This movement in favour of communal possession runs badly against the current economical theories, according to which intensive culture is incompatible with the village community. But the most charitable thing that can be said of these theories is that they have never been submitted to the test of experiment: they belong to the domain of political metaphysics. The facts which we have before us show, on the contrary, that wherever the Russian peasants, owing to a concurrence of favourable circumstances, are less miserable than they are on the average, and wherever they find men of knowledge and initiative among their neighbours, the village community becomes the very means for introducing various improvements in agriculture and village life altogether. Here, as elsewhere, mutual aid is a better leader to progress than the war of each against all, as may be seen from the following facts.
Under Nicholas the First’s rule many Crown officials and serf-owners used to compel the peasants to introduce the communal culture of small plots of the village lands, in order to refill the communal storehouses after loans of grain had been granted to the poorest commoners. Such cultures, connected in the peasants’ minds with the worst reminiscences of serfdom, were abandoned as soon as serfdom was abolished but now the peasants begin to reintroduce them on their own account. In one district (Ostrogozhsk, in Kursk) the initiative of one person was sufficient to call them to life in four-fifths of all the villages. The same is met with in several other localities. On a given day the commoners come out, the richer ones with a plough or a cart and the poorer ones single-handed, and no attempt is made to discriminate one’s share in the work. The crop is afterwards used for loans to the poorer commoners, mostly free grants, or for the orphans and widows, or for the village church, or for the school, or for repaying a communal debt.[291]
That all sorts of work which enters, so to say, in the routine of village life (repair of roads and bridges, dams, drainage, supply of water for irrigation, cutting of wood, planting of trees, etc.) are made by whole communes, and that land is rented and meadows are mown by whole communes — the work being accomplished by old and young, men and women, in the way described by Tolstoi — is only what one may expect from people living under the village-community system.[292] They are of everyday occurrence all over the country. But the village community is also by no means averse to modern agricultural improvements, when it can stand the expense, and when knowledge, hitherto kept for the rich only, finds its way into the peasant’s house.
It has just been said that perfected ploughs rapidly spread in South Russia, and in many cases the village communities were instrumental in spreading their use. A plough was bought by the community, experimented upon on a portion of the communal land, and the necessary improvements were indicated to the makers, whom the communes often aided in starting the manufacture of cheap ploughs as a village industry. In the district of Moscow, where 1,560 ploughs were lately bought by the peasants during five years, the impulse came from those communes which rented lands as a body for the special purpose of improved culture.

* **Data under study**

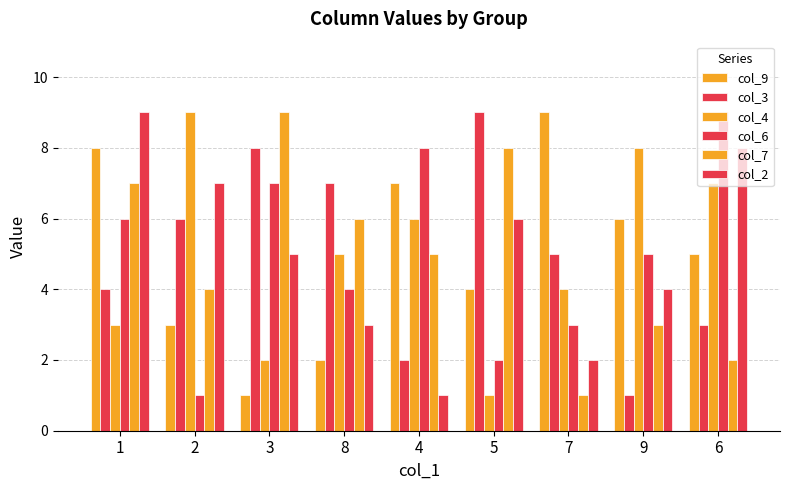

Are the bars grouped side by side (vs. stacked)?

Yes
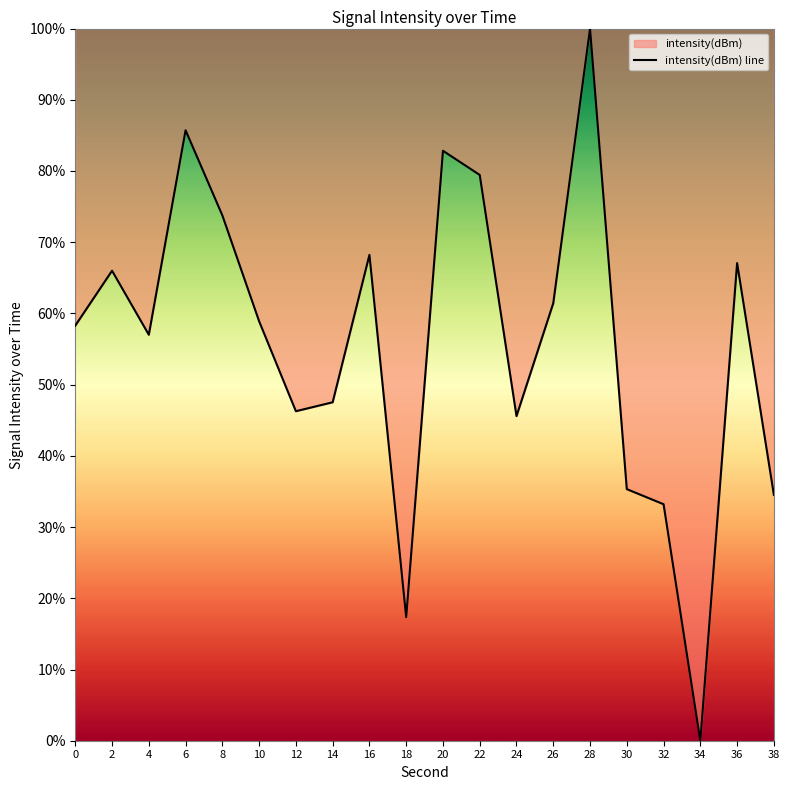

How many data points does each series have?

20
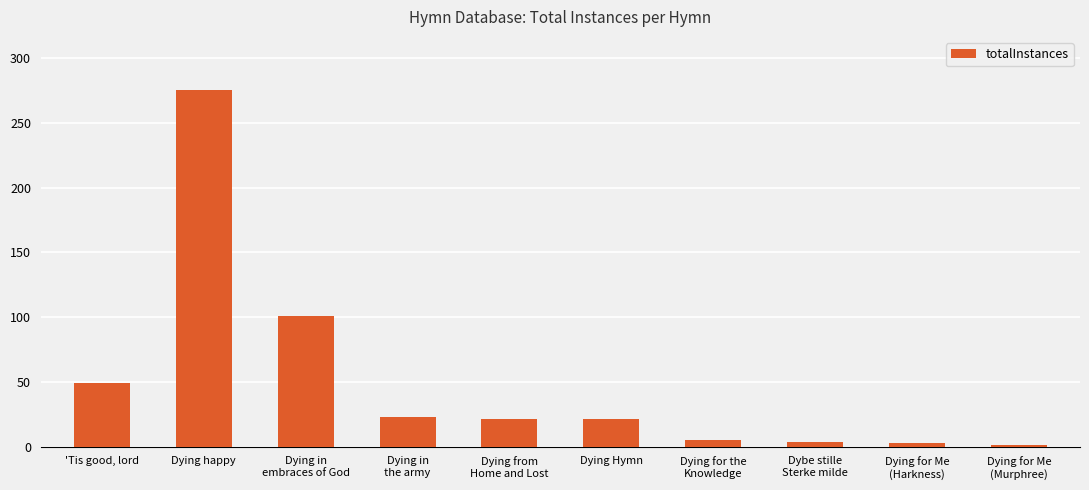

How many bars are there in total?

10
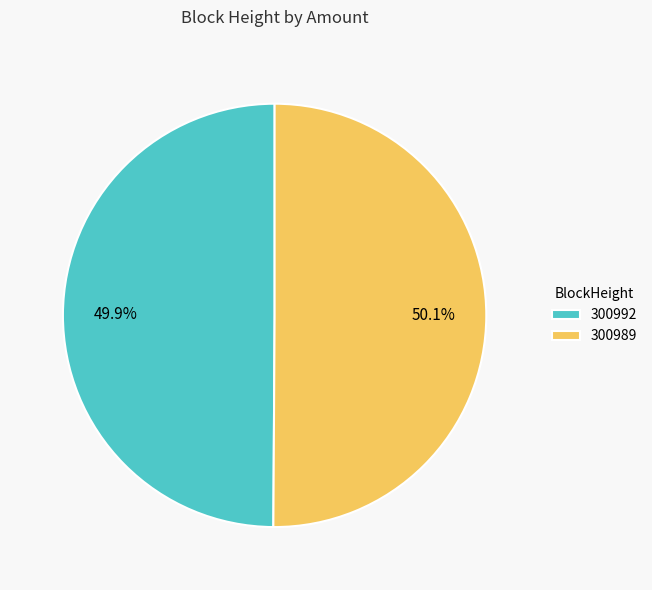

Does any single category account for the majority?

Yes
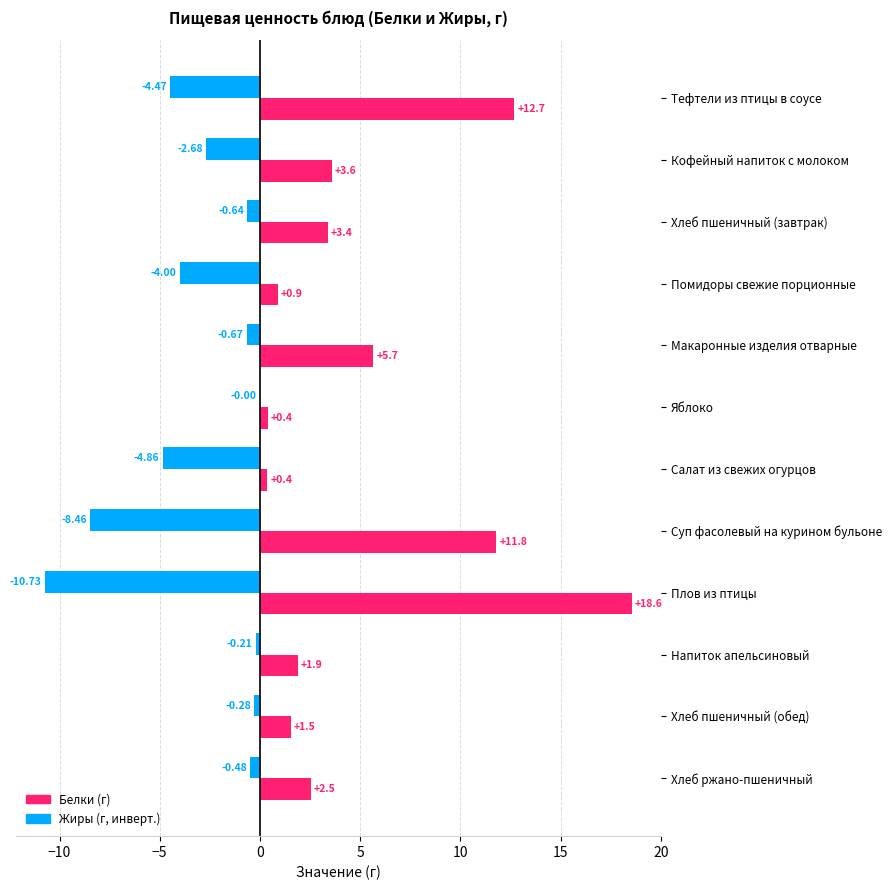

What is the total value across all series at Напиток апельсиновый?

1.7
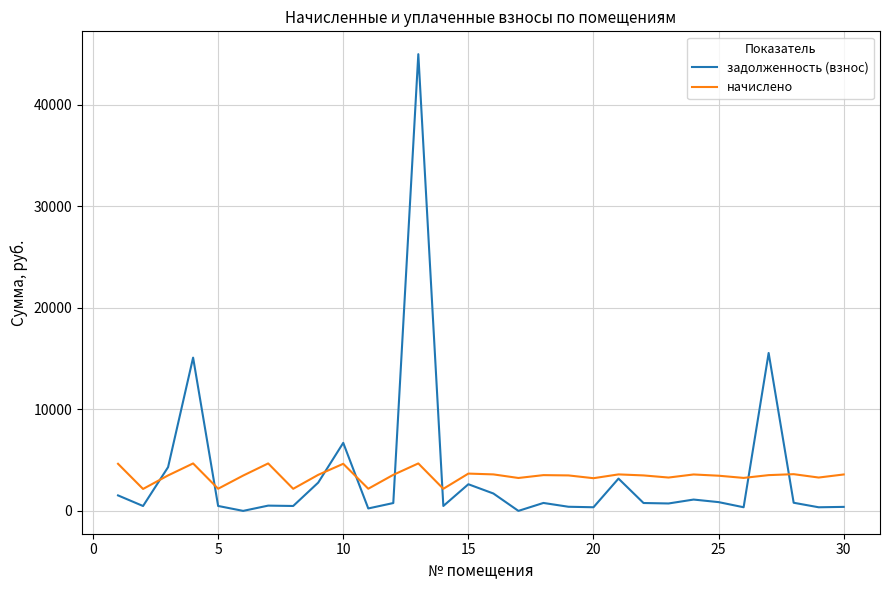

Count the number of data series in this chart.

2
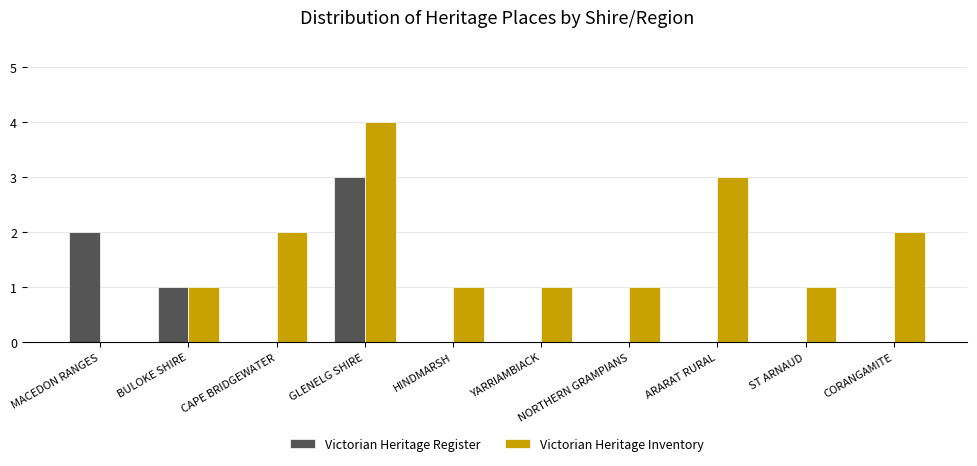

Are the bars horizontal?

No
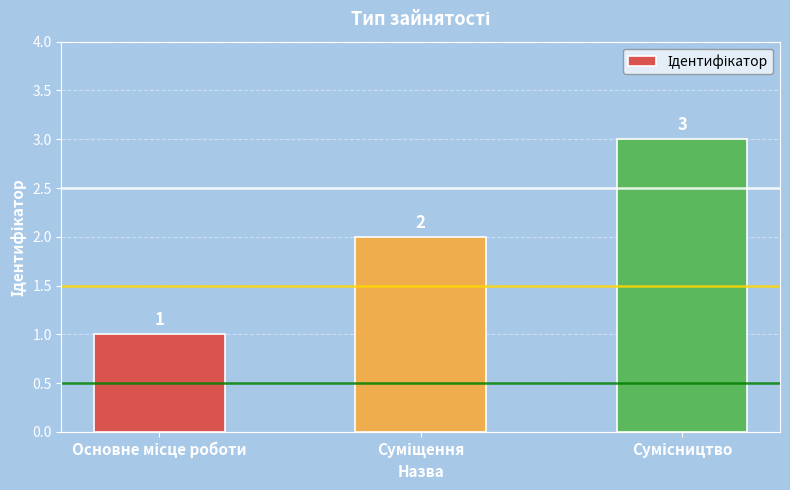

What is the greatest value displayed?

3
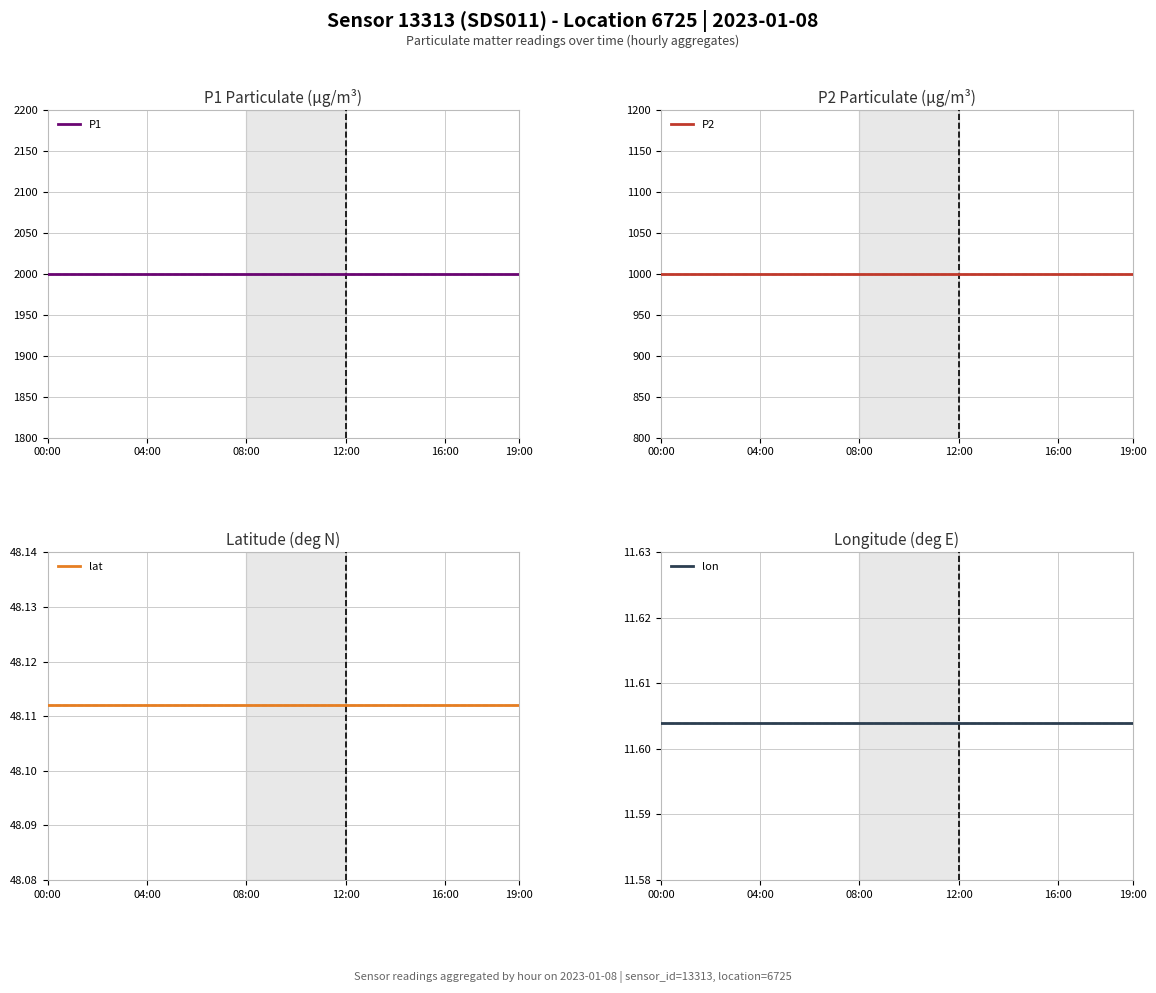

List the labels in order of P1 value, smallest first.

00:00, 04:00, 08:00, 12:00, 16:00, 19:00, 6, 7, 8, 9, 10, 11, 12, 13, 14, 15, 16, 17, 18, 19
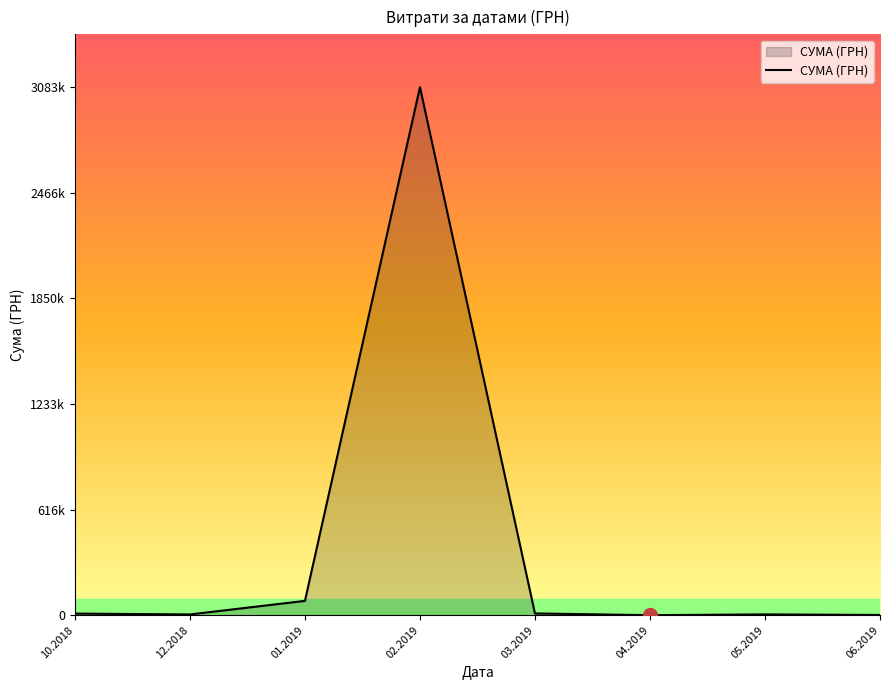

Is it true that the value at 12.2018 is 4400.0?

True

* **Requirement**
Retype the stretch of the passage on Russian village communes from "It has just" through "of improved culture.".

* **Exercise output**
It has just been said that perfected ploughs rapidly spread in South Russia, and in many cases the village communities were instrumental in spreading their use. A plough was bought by the community, experimented upon on a portion of the communal land, and the necessary improvements were indicated to the makers, whom the communes often aided in starting the manufacture of cheap ploughs as a village industry. In the district of Moscow, where 1,560 ploughs were lately bought by the peasants during five years, the impulse came from those communes which rented lands as a body for the special purpose of improved culture.